Monday, November 02, 2009

Cause for excitement

"When the proverbial 'sh## hits the fan' among us, I get really excited about what's 'already happening' in His response."

-- Yours Truly

"Out-of-control troublemakers are our greatest blessing, because they force us to re-evaluate who and Whose we are."

-- Yours Truly

I love fireworks, even of the human variety. I love great explosive displays of color, heat, and light. Nothing is more like that than when God steps in to a real and totally unpredictable firestorm of human lunacy to deliver His grace and mercy. We already know how it all turns out, because He has already solved the problem for all time. So, if we have that clarity and right perspective, we are free to get real excited when things go way over-the-top crazy and out of control, when everything seem to be running amuck, and when the totally self-absorbed expressions of human depravity and meanness seem to know no limits, and when clearly no amount or quality of human intervention can change or solve anything. This is truly "the stage being set," and, if we're present and faithful, we can pull out our lounge chairs and watch with joyful expectancy, going oooooooohhhh, aaaaaaaaaaahhhh! at every new miracle.

Well, the days are here, and ##it's really flying all over the place, way more than I can handle (Thank God!), and people are driving over the cliff screaming their battle cries, and I am really excited, and in total awe of the imminent and inevitable! I just can't wait to see the next miraculous display of His endless, outrageous, wondrous creativity!

And sometimes our aligned efforts and intentions appear to help another in the short term, and sometimes they definitely doesn't, but in the end it always works itself out, according to His plan. The following exchange is from the rather difficult movie, "Into the Wild," based on a true story about the futility of running away from our relational lives. Ron was waiting with a light about a yard outside the gates of Chris' hell, but he still couldn't stop him from his self-appointed kamikaze mission of discovery. Sometimes, although it doesn't seem to change things very much for the one, an open, loving heart can crack open and pour itself out and fuel stories and reminders that deliver encouragement and insights for the many.

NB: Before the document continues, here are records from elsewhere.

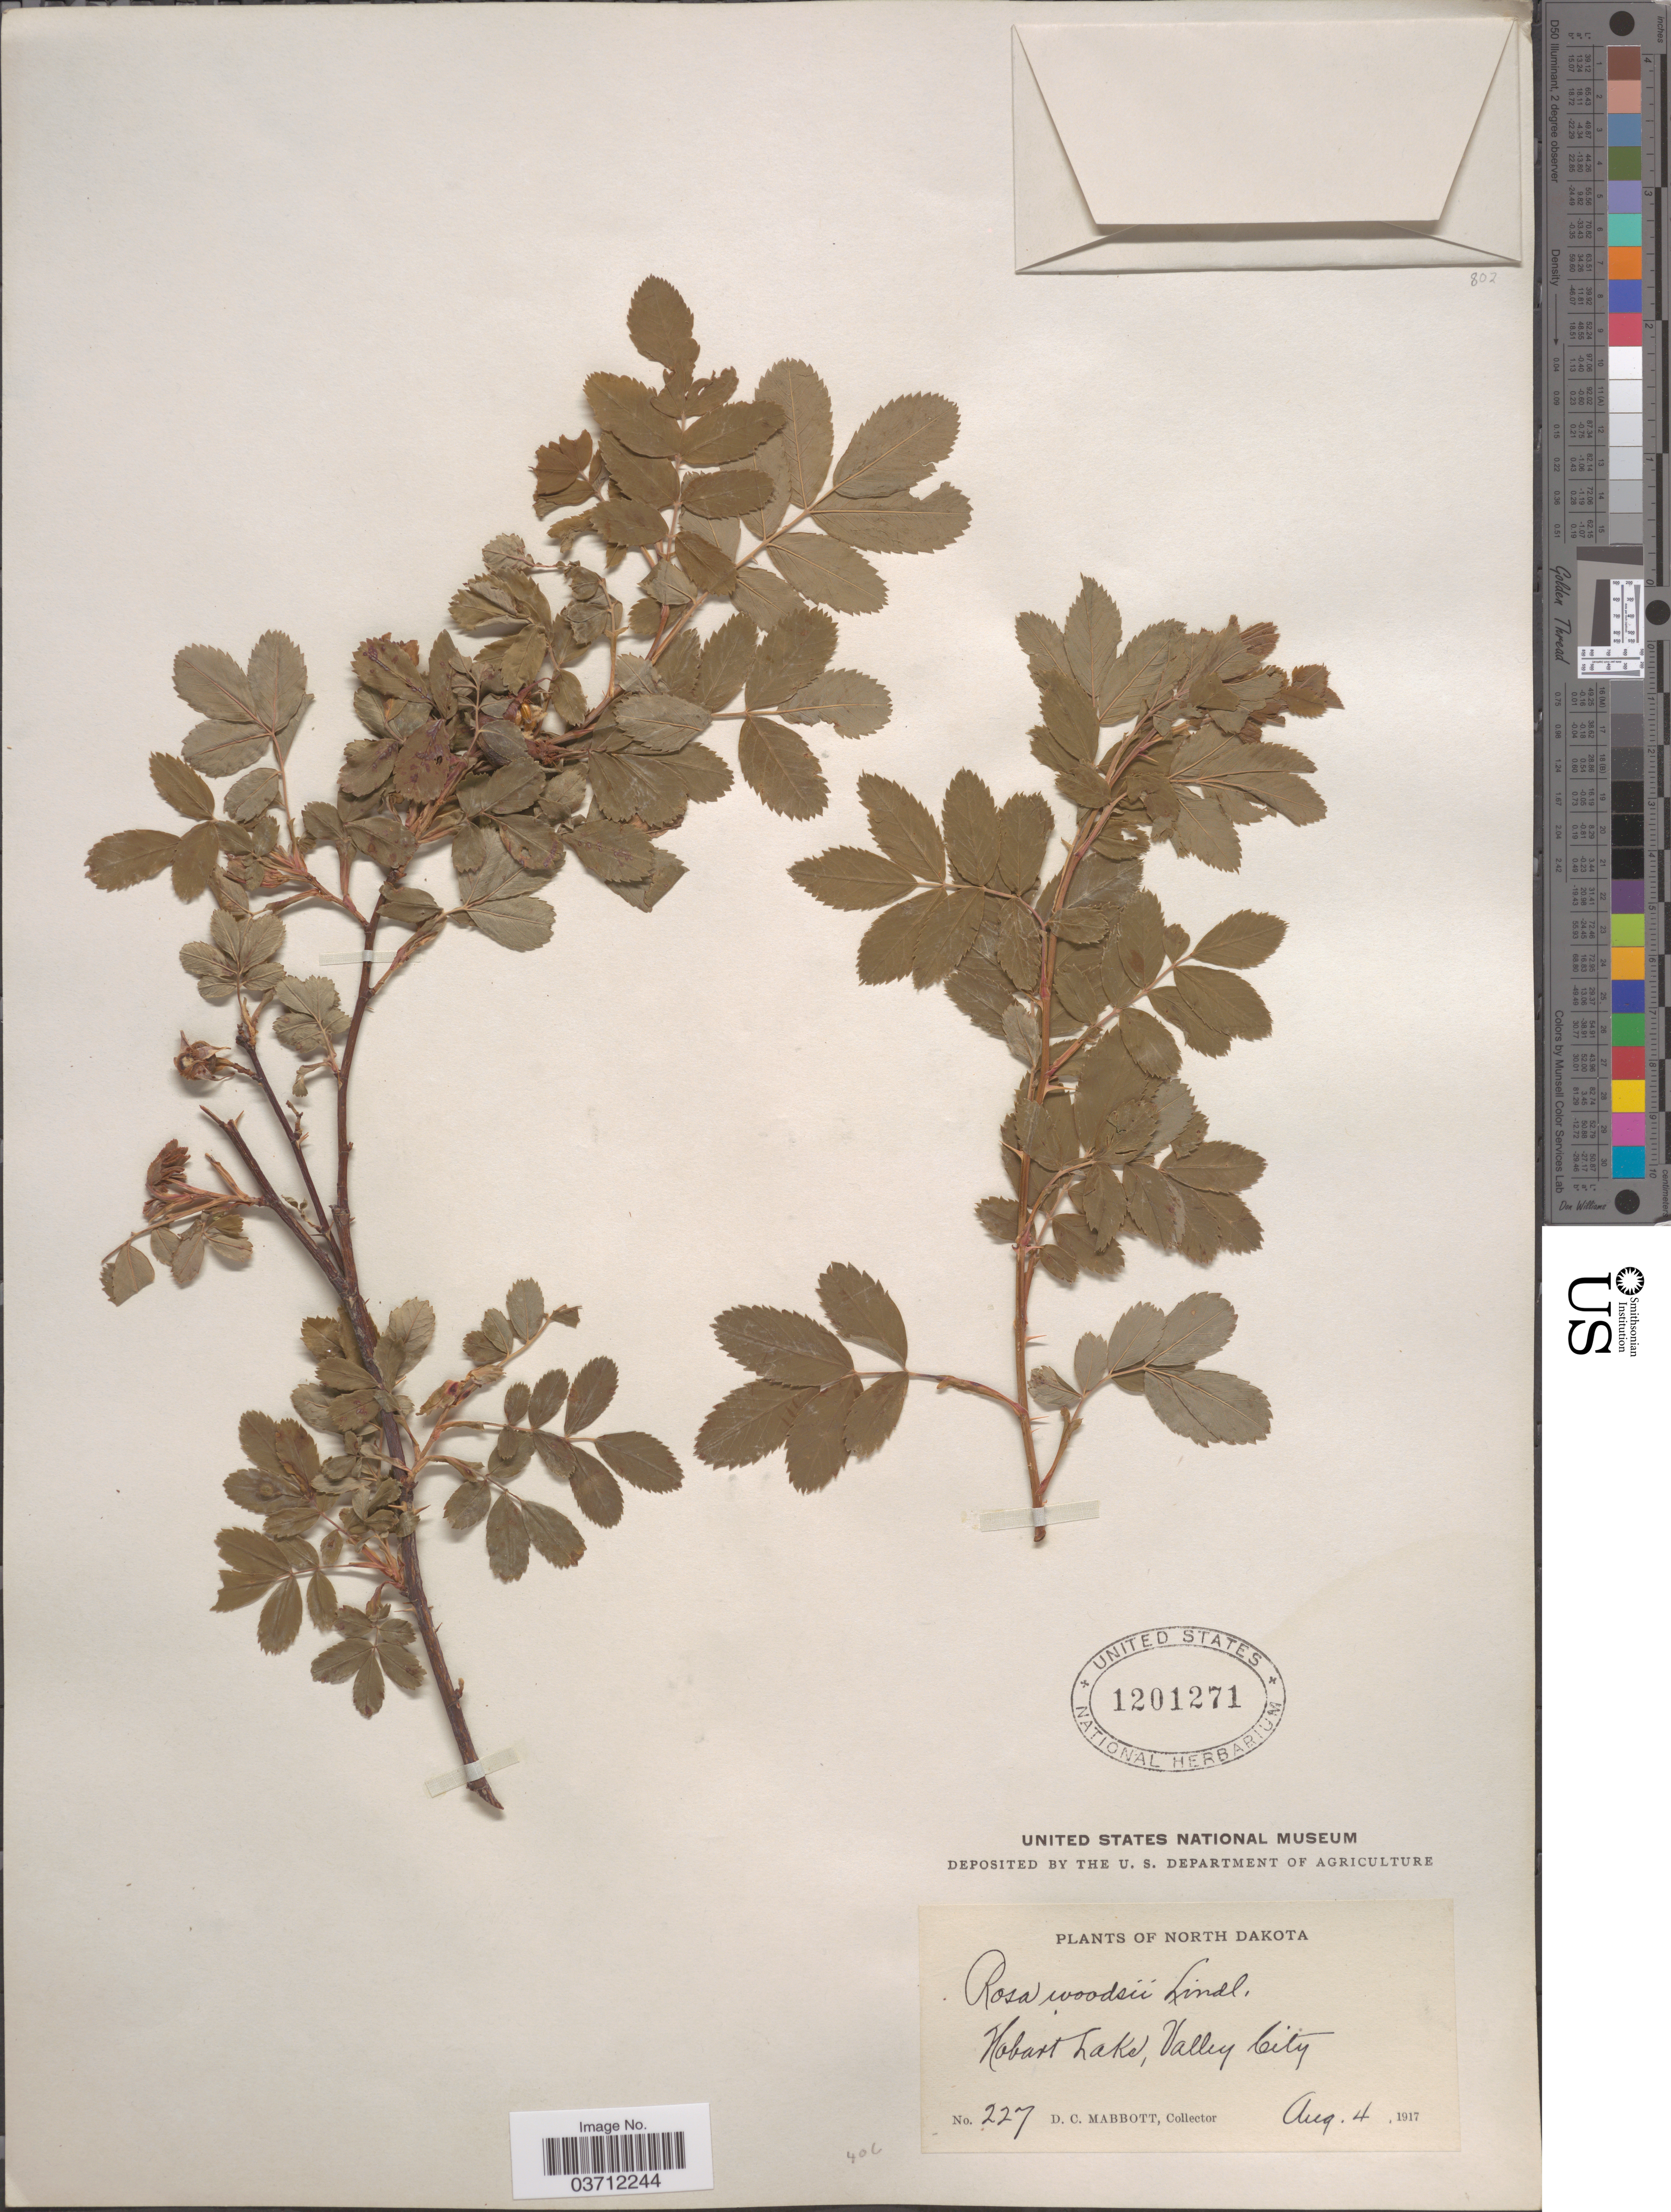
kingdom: Plantae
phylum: Tracheophyta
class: Magnoliopsida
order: Rosales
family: Rosaceae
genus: Rosa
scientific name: Rosa woodsii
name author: Lindl.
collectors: D. Mabbott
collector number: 227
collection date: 1917-08-04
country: United States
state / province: North Dakota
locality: Hobart Lake, Valley City.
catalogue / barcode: US 1201271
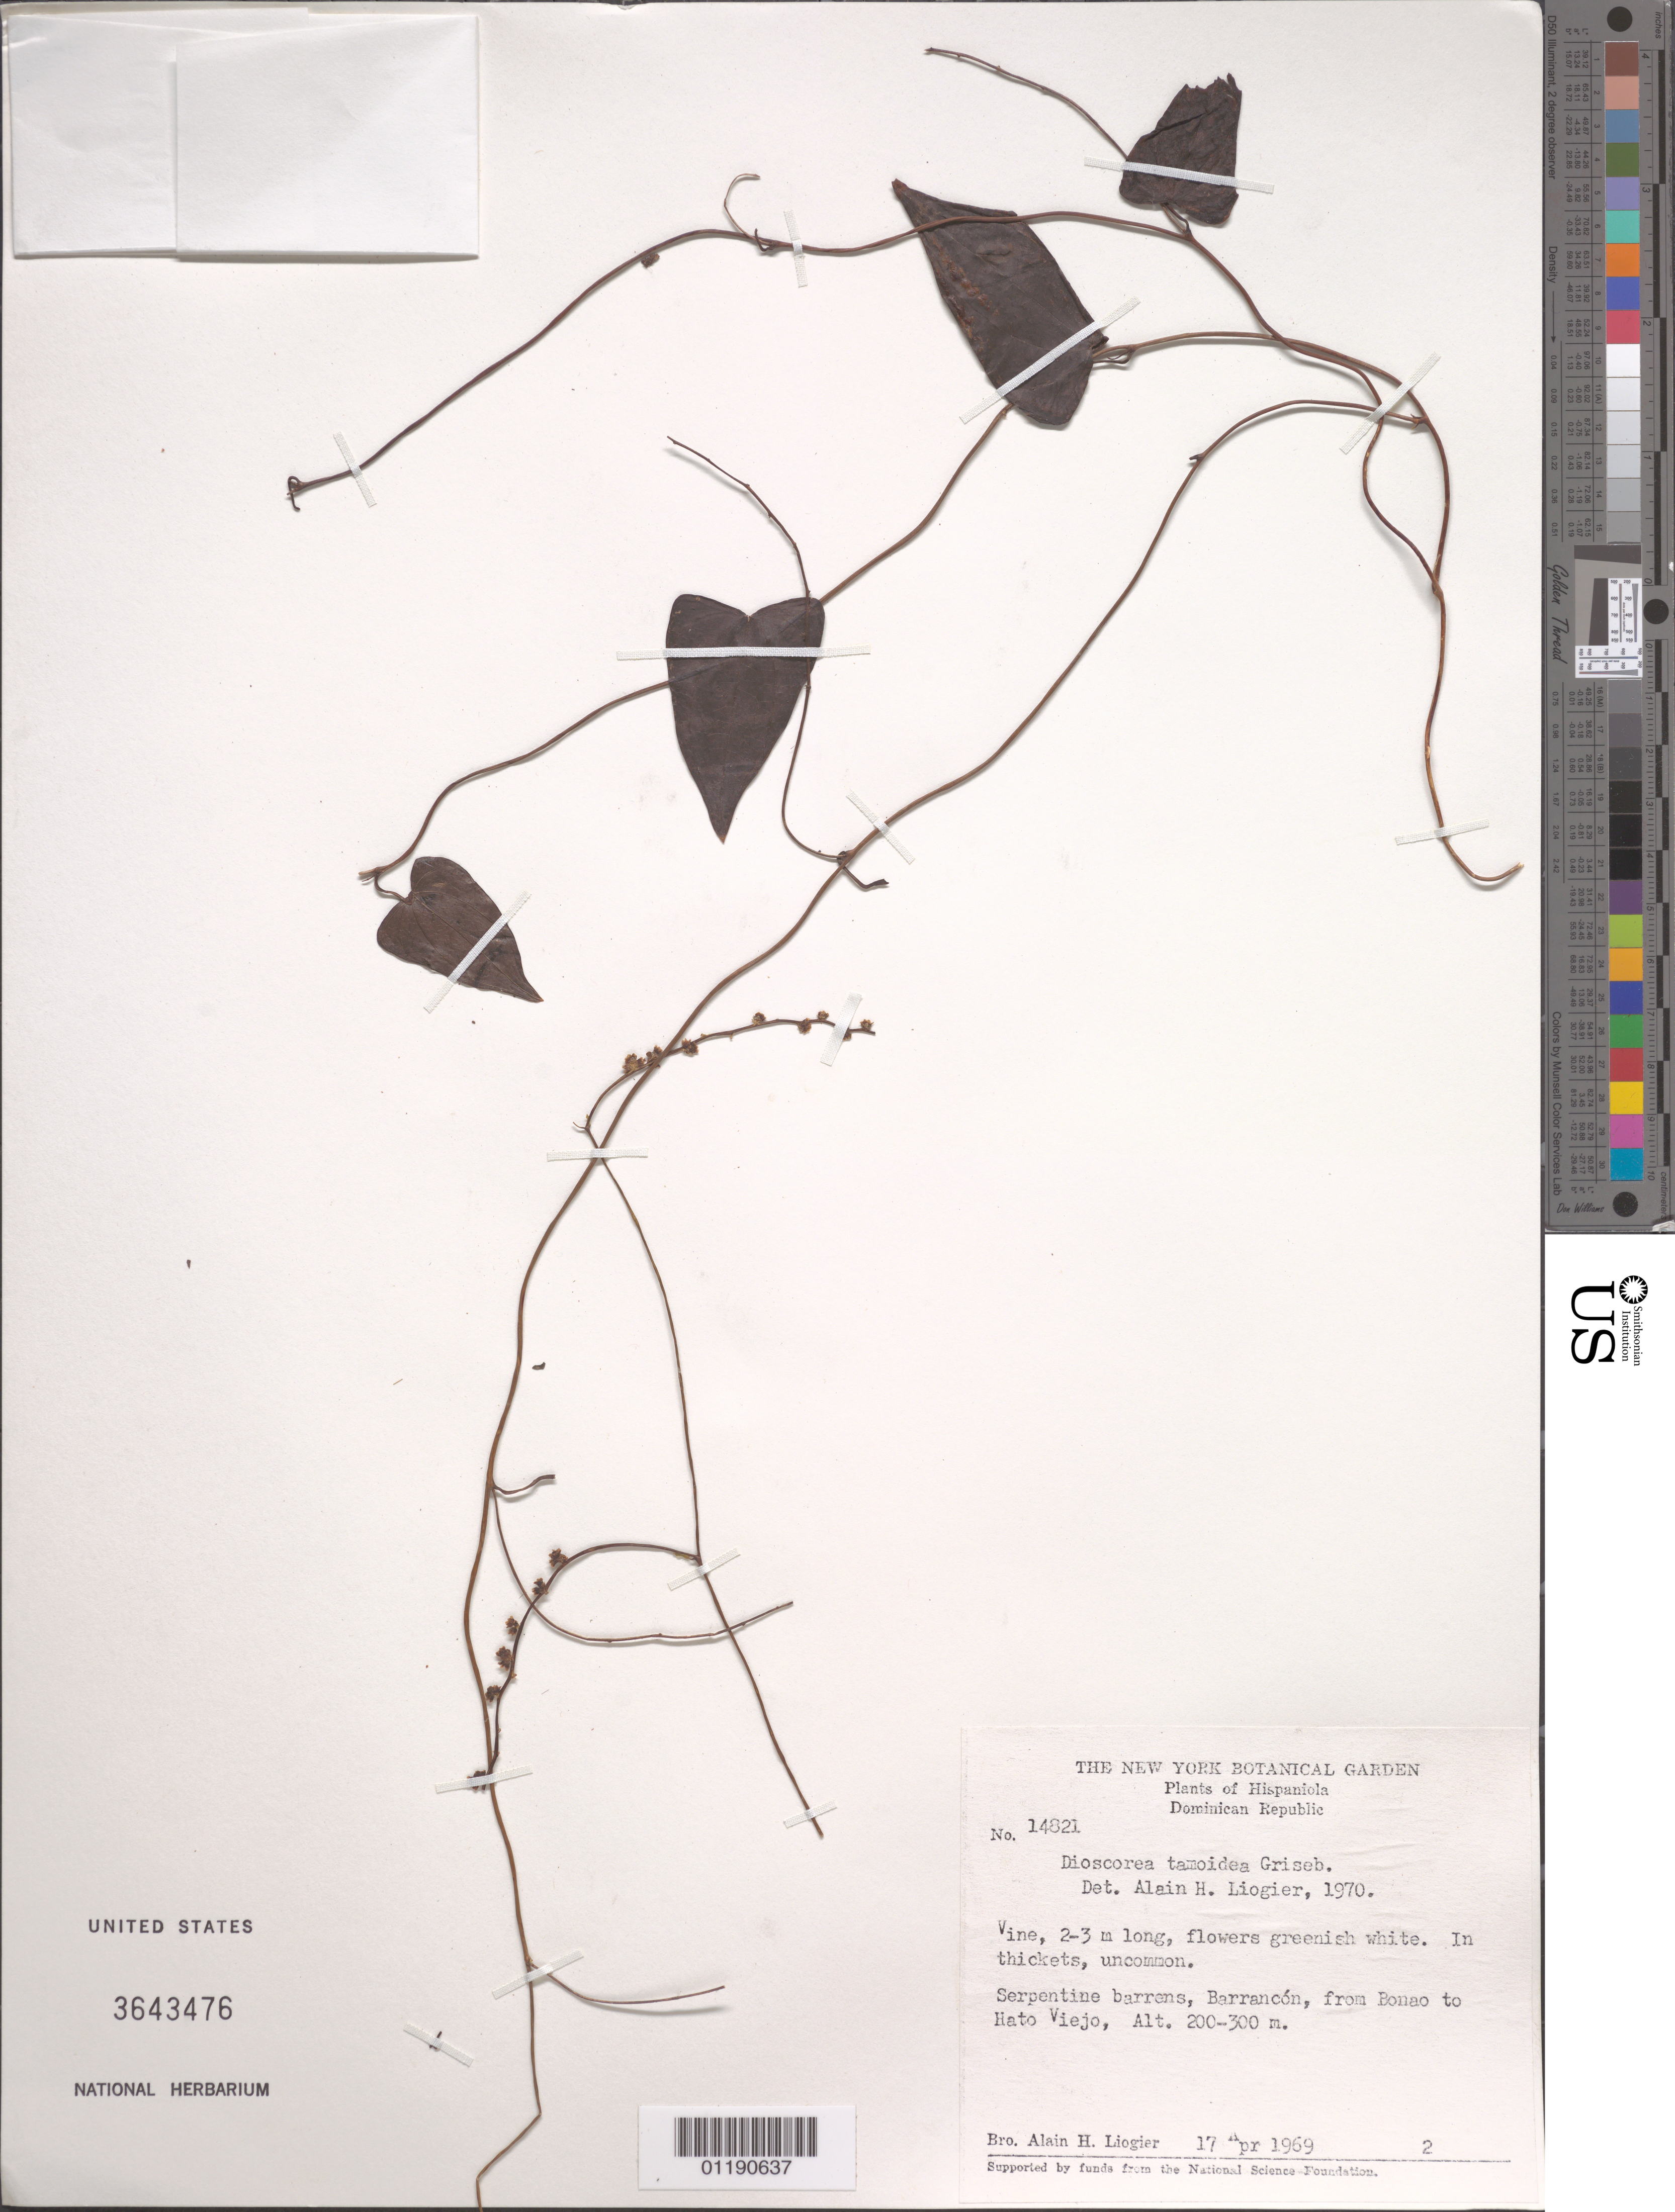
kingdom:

Ron Franz (brilliantly played by Hal Holbrook): I'm going to miss you when you go.

Christopher McCandless (passionately played by Emile Hirsch): I will miss you too, but you are wrong if you think that the joy of life comes principally from the joy of human relationships. God's place is all around us. It is in everything and in anything we can experience. People just need to change the way they look at things.

Ron Franz: Yeah. I am going to take stock of that. You know I am. I want to tell you something. From bits and pieces of what you have told me about your family, your mother and your dad... And I know you have problems with the church too... But there is some kind of bigger thing that we can all appreciate and it sounds to me you don't mind calling it God. But when you forgive, you love. And when you love, God's light shines through you.

Christopher McCandless: Holy shit (as the sun breaks through the clouds at that precise moment)! (And then later) But what if some people feel like they don’t deserve love? Can't they just walk away quietly into empty spaces, trying to close the gaps of the past.


And as some people I know "walk away" into those dark "empty spaces," trying to close those painful "gaps of the past," I still hold God's flashlight, calling out to them. I'll even sit with them for a while and talk things through, sharing stories and points of view, and I can listen to their hearts for a very long time, for I have walked in their shoes, and I can even be part of God's fireworks, if need be, but I won't chase them down, or try to fix, rescue, or save them. That would be the most dishonoring insult of all.